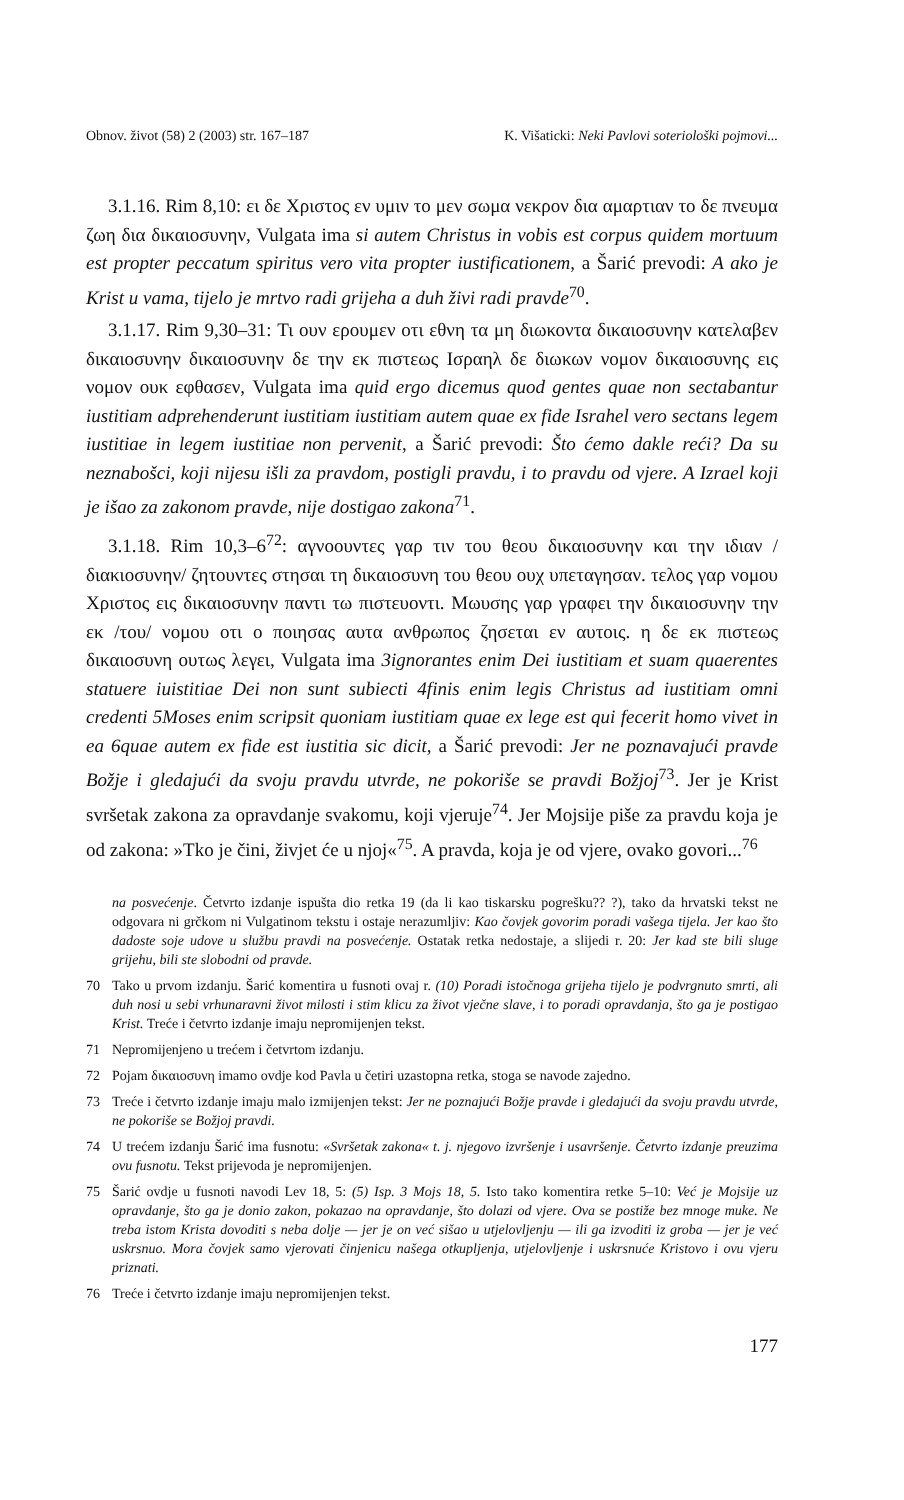Obnov. život (58) 2 (2003) str. 167–187 K. Višaticki: Neki Pavlovi soteriološki pojmovi...
3.1.16. Rim 8,10: ει δε Χριστος εν υμιν το μεν σωμα νεκρον δια αμαρτιαν το δε πνευμα ζωη δια δικαιοσυνην, Vulgata ima si autem Christus in vobis est corpus quidem mortuum est propter peccatum spiritus vero vita propter iustificationem, a Šarić prevodi: A ako je Krist u vama, tijelo je mrtvo radi grijeha a duh živi radi pravde<sup>70</sup>.
3.1.17. Rim 9,30–31: Τι ουν ερουμεν οτι εθνη τα μη διωκοντα δικαιοσυνην κατελαβεν δικαιοσυνην δικαιοσυνην δε την εκ πιστεως Ισραηλ δε διωκων νομον δικαιοσυνης εις νομον ουκ εφθασεν, Vulgata ima quid ergo dicemus quod gentes quae non sectabantur iustitiam adprehenderunt iustitiam iustitiam autem quae ex fide Israhel vero sectans legem iustitiae in legem iustitiae non pervenit, a Šarić prevodi: Što ćemo dakle reći? Da su neznabošci, koji nijesu išli za pravdom, postigli pravdu, i to pravdu od vjere. A Izrael koji je išao za zakonom pravde, nije dostigao zakona<sup>71</sup>.
3.1.18. Rim 10,3–6<sup>72</sup>: αγνοουντες γαρ τιν του θεου δικαιοσυνην και την ιδιαν /διακιοσυνην/ ζητουντες στησαι τη δικαιοσυνη του θεου ουχ υπεταγησαν. τελος γαρ νομου Χριστος εις δικαιοσυνην παντι τω πιστευοντι. Μωυσης γαρ γραφει την δικαιοσυνην την εκ /του/ νομου οτι ο ποιησας αυτα ανθρωπος ζησεται εν αυτοις. η δε εκ πιστεως δικαιοσυνη ουτως λεγει, Vulgata ima 3ignorantes enim Dei iustitiam et suam quaerentes statuere iuistitiae Dei non sunt subiecti 4finis enim legis Christus ad iustitiam omni credenti 5Moses enim scripsit quoniam iustitiam quae ex lege est qui fecerit homo vivet in ea 6quae autem ex fide est iustitia sic dicit, a Šarić prevodi: Jer ne poznavajući pravde Božje i gledajući da svoju pravdu utvrde, ne pokoriše se pravdi Božjoj<sup>73</sup>. Jer je Krist svršetak zakona za opravdanje svakomu, koji vjeruje<sup>74</sup>. Jer Mojsije piše za pravdu koja je od zakona: »Tko je čini, živjet će u njoj«<sup>75</sup>. A pravda, koja je od vjere, ovako govori...<sup>76</sup>
na posvećenje. Četvrto izdanje ispušta dio retka 19 (da li kao tiskarsku pogrešku?? ?), tako da hrvatski tekst ne odgovara ni grčkom ni Vulgatinom tekstu i ostaje nerazumljiv: Kao čovjek govorim poradi vašega tijela. Jer kao što dadoste soje udove u službu pravdi na posvećenje. Ostatak retka nedostaje, a slijedi r. 20: Jer kad ste bili sluge grijehu, bili ste slobodni od pravde.
70 Tako u prvom izdanju. Šarić komentira u fusnoti ovaj r. (10) Poradi istočnoga grijeha tijelo je podvrgnuto smrti, ali duh nosi u sebi vrhunaravni život milosti i stim klicu za život vječne slave, i to poradi opravdanja, što ga je postigao Krist. Treće i četvrto izdanje imaju nepromijenjen tekst.
71 Nepromijenjeno u trećem i četvrtom izdanju.
72 Pojam δικαιοσυνη imamo ovdje kod Pavla u četiri uzastopna retka, stoga se navode zajedno.
73 Treće i četvrto izdanje imaju malo izmijenjen tekst: Jer ne poznajući Božje pravde i gledajući da svoju pravdu utvrde, ne pokoriše se Božjoj pravdi.
74 U trećem izdanju Šarić ima fusnotu: «Svršetak zakona« t. j. njegovo izvršenje i usavršenje. Četvrto izdanje preuzima ovu fusnotu. Tekst prijevoda je nepromijenjen.
75 Šarić ovdje u fusnoti navodi Lev 18, 5: (5) Isp. 3 Mojs 18, 5. Isto tako komentira retke 5–10: Već je Mojsije uz opravdanje, što ga je donio zakon, pokazao na opravdanje, što dolazi od vjere. Ova se postiže bez mnoge muke. Ne treba istom Krista dovoditi s neba dolje — jer je on već sišao u utjelovljenju — ili ga izvoditi iz groba — jer je već uskrsnuo. Mora čovjek samo vjerovati činjenicu našega otkupljenja, utjelovljenje i uskrsnuće Kristovo i ovu vjeru priznati.
76 Treće i četvrto izdanje imaju nepromijenjen tekst.
177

### WORK TO BE COMPLETED
Would you set down every line of the data above exactly, skipping the pictures?

### RESPONSE BOX
Obnov. život (58) 2 (2003) str. 167–187 K. Višaticki: Neki Pavlovi soteriološki pojmovi...
3.1.16. Rim 8,10: ει δε Χριστος εν υμιν το μεν σωμα νεκρον δια αμαρτιαν το δε πνευμα ζωη δια δικαιοσυνην, Vulgata ima si autem Christus in vobis est corpus quidem mortuum est propter peccatum spiritus vero vita propter iustificationem, a Šarić prevodi: A ako je Krist u vama, tijelo je mrtvo radi grijeha a duh živi radi pravde<sup>70</sup>.
3.1.17. Rim 9,30–31: Τι ουν ερουμεν οτι εθνη τα μη διωκοντα δικαιοσυνην κατελαβεν δικαιοσυνην δικαιοσυνην δε την εκ πιστεως Ισραηλ δε διωκων νομον δικαιοσυνης εις νομον ουκ εφθασεν, Vulgata ima quid ergo dicemus quod gentes quae non sectabantur iustitiam adprehenderunt iustitiam iustitiam autem quae ex fide Israhel vero sectans legem iustitiae in legem iustitiae non pervenit, a Šarić prevodi: Što ćemo dakle reći? Da su neznabošci, koji nijesu išli za pravdom, postigli pravdu, i to pravdu od vjere. A Izrael koji je išao za zakonom pravde, nije dostigao zakona<sup>71</sup>.
3.1.18. Rim 10,3–6<sup>72</sup>: αγνοουντες γαρ τιν του θεου δικαιοσυνην και την ιδιαν /διακιοσυνην/ ζητουντες στησαι τη δικαιοσυνη του θεου ουχ υπεταγησαν. τελος γαρ νομου Χριστος εις δικαιοσυνην παντι τω πιστευοντι. Μωυσης γαρ γραφει την δικαιοσυνην την εκ /του/ νομου οτι ο ποιησας αυτα ανθρωπος ζησεται εν αυτοις. η δε εκ πιστεως δικαιοσυνη ουτως λεγει, Vulgata ima 3ignorantes enim Dei iustitiam et suam quaerentes statuere iuistitiae Dei non sunt subiecti 4finis enim legis Christus ad iustitiam omni credenti 5Moses enim scripsit quoniam iustitiam quae ex lege est qui fecerit homo vivet in ea 6quae autem ex fide est iustitia sic dicit, a Šarić prevodi: Jer ne poznavajući pravde Božje i gledajući da svoju pravdu utvrde, ne pokoriše se pravdi Božjoj<sup>73</sup>. Jer je Krist svršetak zakona za opravdanje svakomu, koji vjeruje<sup>74</sup>. Jer Mojsije piše za pravdu koja je od zakona: »Tko je čini, živjet će u njoj«<sup>75</sup>. A pravda, koja je od vjere, ovako govori...<sup>76</sup>
na posvećenje. Četvrto izdanje ispušta dio retka 19 (da li kao tiskarsku pogrešku?? ?), tako da hrvatski tekst ne odgovara ni grčkom ni Vulgatinom tekstu i ostaje nerazumljiv: Kao čovjek govorim poradi vašega tijela. Jer kao što dadoste soje udove u službu pravdi na posvećenje. Ostatak retka nedostaje, a slijedi r. 20: Jer kad ste bili sluge grijehu, bili ste slobodni od pravde.
70 Tako u prvom izdanju. Šarić komentira u fusnoti ovaj r. (10) Poradi istočnoga grijeha tijelo je podvrgnuto smrti, ali duh nosi u sebi vrhunaravni život milosti i stim klicu za život vječne slave, i to poradi opravdanja, što ga je postigao Krist. Treće i četvrto izdanje imaju nepromijenjen tekst.
71 Nepromijenjeno u trećem i četvrtom izdanju.
72 Pojam δικαιοσυνη imamo ovdje kod Pavla u četiri uzastopna retka, stoga se navode zajedno.
73 Treće i četvrto izdanje imaju malo izmijenjen tekst: Jer ne poznajući Božje pravde i gledajući da svoju pravdu utvrde, ne pokoriše se Božjoj pravdi.
74 U trećem izdanju Šarić ima fusnotu: «Svršetak zakona« t. j. njegovo izvršenje i usavršenje. Četvrto izdanje preuzima ovu fusnotu. Tekst prijevoda je nepromijenjen.
75 Šarić ovdje u fusnoti navodi Lev 18, 5: (5) Isp. 3 Mojs 18, 5. Isto tako komentira retke 5–10: Već je Mojsije uz opravdanje, što ga je donio zakon, pokazao na opravdanje, što dolazi od vjere. Ova se postiže bez mnoge muke. Ne treba istom Krista dovoditi s neba dolje — jer je on već sišao u utjelovljenju — ili ga izvoditi iz groba — jer je već uskrsnuo. Mora čovjek samo vjerovati činjenicu našega otkupljenja, utjelovljenje i uskrsnuće Kristovo i ovu vjeru priznati.
76 Treće i četvrto izdanje imaju nepromijenjen tekst.
177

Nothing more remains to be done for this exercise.